AIに何を任せていいか迷ったら、3段階に仕分けてみる

「AIを使ってみたいけど、自分の仕事の何に使えばいいのか分からない」

そんな声をよく聞きます。便利だと聞いて触ってみたものの、結局いつもの仕事のやり方に戻ってしまう。その原因の多くは、「何でも一気に任せようとする」か「逆に何も任せずに終わる」かの両極端になっていることです。

今回は、自分の仕事を実際に棚卸ししてみて見えてきた、3段階の仕分け方を紹介します。

3つの箱に分けてみる

仕事をひとつずつ、次の3つの箱のどれかに入れていきます。

①今すぐ任せられる箱
やり方が決まっていて、AIに渡すだけで完結する仕事。判断がほとんど要らないもの。

②工夫すれば任せられる箱
部品は揃っているけれど、そのままでは渡せない仕事。誰かが一度手を加えたり、途中まではAI・最後は人間、という分担が必要なもの。

③人間がやるべき箱
そもそもAIに渡してしまうと、仕事の中身そのものがなくなってしまうもの。

この3つを意識するだけで、「AIに向いている仕事」と「向いていない仕事」がだいぶ整理しやすくなります。

①今すぐ任せられる仕事の見分け方

目印は「同じ手順を毎回繰り返しているかどうか」です。

たとえば、記録の文字起こしをしてホームページ用の記事に整える、といった作業は、毎回同じ手順を踏みます。手順が決まっているということは、AIに教え込みやすいということでもあります。
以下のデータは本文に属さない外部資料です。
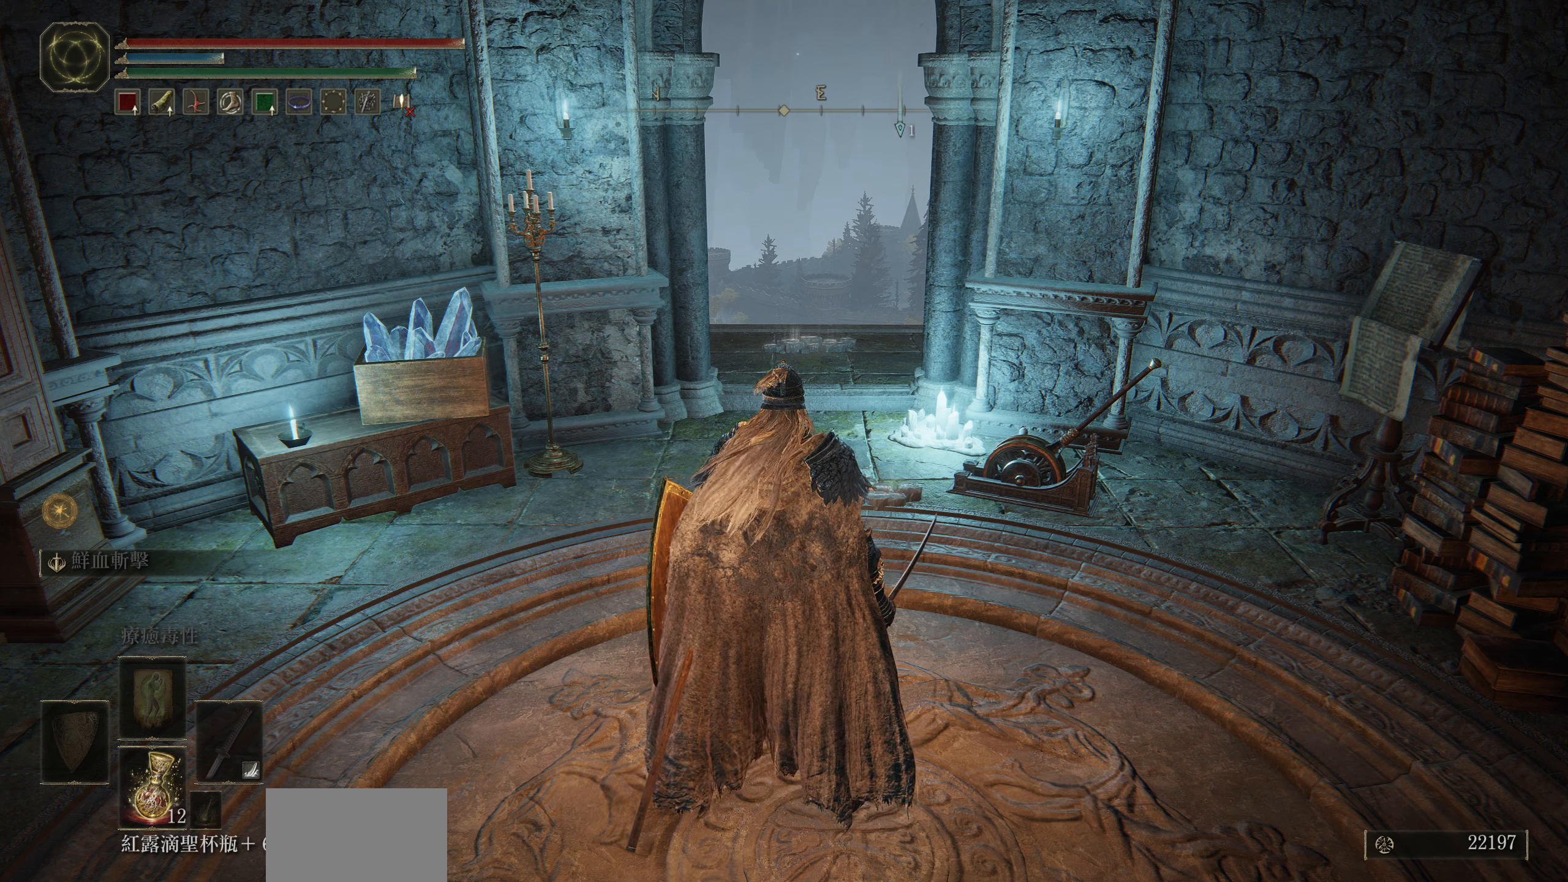
{"buttons": [], "left_stick": "center", "right_stick": "center", "events": []}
一度仕組みを作ってしまえば、あとは「実行して」と頼むだけで済むようになります。ここに時間を使い続けるのは、実はもったいないことが多いです。

②工夫すれば任せられる仕事の見分け方

目印は「部品はあるけど、つなぎ目がない」状態です。

たとえば、資料をAIにチェックさせて指摘を出させることはできても、その指摘を「全部そのまま相手に渡す」と、相手が混乱したり落ち込んだりすることがあります。この場合、AIには一次チェックまでを任せ、「どれを・どの順番で・どう伝えるか」は人間が選ぶ、という分担にすると機能します。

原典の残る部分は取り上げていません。